In these cases we need to put recording wires into the brain to pinpoint which part of the brain is causing the trouble. We place 8-15 recording wires into the brain through very small holes. These must be precisely navigated so as not to damage any arteries or veins as this could cause haemorrhage. There is not as great a risk of damaging one of the eloquent pathways with a single wire as long as this is done in a limited way.
Using computerised 3DMMI, we can find the best trajectory to get from the skull to the target. We have developed a computer programme for doing this very swiftly and accurately. We are now developing a small robot that will execute trajectories with much greater accuracy and speed.
MRI has helped us to develop a whole pathway from initial diagnosis to working out the causes of epilepsy and whether intervention should be surgical or medical. We use imaging to help determine whether surgical treatment should be an early consideration in the treatment pathway.
We can design how electrodes should be passed into the brain safely, plan surgical resection so the surgeon knows exactly which part must be removed to give the person the maximum chance of doing well with minimum chance of causing harm.
After surgery the person comes back for a scan 3-4 months later and we can see exactly what has been taken away and what is still there. So if person is still having seizures we can discuss whether it might be possible to extend thepart that has been taken away. We We try as hard as we can get plans right from the start, .ut sometimes there is a trade off . For example, we may think seizures in a particular person are coming from the left temporal lobe. That is the part of the brain that is important for language and memory for words.. If that person undergoes a big operation, the chance of being seizure free may be higher but the chance of damage in memory and language could also be higher. We might agree to make a modest operation and hope that works. If it doesn't and the seizures continue, we might extend the operation in hope of success. Once you have taken a piece out, of course, you can't put it back.
How do you feel when you are able to reduce or cure seizures in someone whose life is highly affected by their epilepsy ?

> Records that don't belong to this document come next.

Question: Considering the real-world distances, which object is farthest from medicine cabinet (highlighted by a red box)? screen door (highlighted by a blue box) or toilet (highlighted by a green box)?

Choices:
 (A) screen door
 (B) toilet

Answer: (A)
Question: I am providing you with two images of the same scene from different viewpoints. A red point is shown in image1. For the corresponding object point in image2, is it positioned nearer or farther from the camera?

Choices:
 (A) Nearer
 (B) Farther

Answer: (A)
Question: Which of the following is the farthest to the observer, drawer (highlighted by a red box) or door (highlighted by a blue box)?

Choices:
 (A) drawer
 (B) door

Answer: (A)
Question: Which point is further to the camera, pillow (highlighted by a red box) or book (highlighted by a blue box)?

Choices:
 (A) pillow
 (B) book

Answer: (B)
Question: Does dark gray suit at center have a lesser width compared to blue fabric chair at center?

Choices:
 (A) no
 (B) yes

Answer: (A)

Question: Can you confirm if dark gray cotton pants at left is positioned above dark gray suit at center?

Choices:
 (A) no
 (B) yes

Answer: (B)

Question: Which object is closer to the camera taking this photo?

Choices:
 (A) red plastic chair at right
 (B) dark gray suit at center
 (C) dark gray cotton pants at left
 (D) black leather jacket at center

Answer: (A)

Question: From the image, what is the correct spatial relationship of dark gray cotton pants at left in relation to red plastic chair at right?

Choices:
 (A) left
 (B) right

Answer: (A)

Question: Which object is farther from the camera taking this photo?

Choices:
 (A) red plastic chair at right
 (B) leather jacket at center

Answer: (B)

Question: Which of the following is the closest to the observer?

It feels fantastic. It is a huge reward to see people come back well. If I had to pick out a small group of people in particular it would be people who have had seizures in teenage years who haven’t been able to get to college but who have then had surgery, been free of seizures and then trained as nurses or doctors and are now delivering healthcare. It is wonderful to see the transition.
What is the future for MRI?
The technology continues to move on. The main steps over the next five years will be to invest in a more powerful magnet. 7T MRI scanners are just coming in although they are not ready yet for full routine clinical use. It is a bit like a car with a very big engine. It may behard to control and more unstable.
However, over the next 2-3 years we will see 7T MRI scanners that are stable enough for reliable clinical use. This will give us more power and enable us to identify smaller abnormalities in the brain. With fMRI, it will help us develop our work further in understanding the different functions of each part of brain.
In parallel to this, we will see improvement in electronics and computing power. Scanners nowadays are hundreds times stronger than in earlier days so we are able to carry out much more sophisticated analyses. We envisage there will be continued advances in speed, precision and range. This will help us build up more and more detailed pictures of the brain.
We will also see the linking of all the MR data with new genetic data. We are just at the threshold with this development and we hope to start seeing results.
For example, certain genetic make-ups are associated with abnormality of structure in different parts of the brain and this is a field that is really going to open up in the coming years.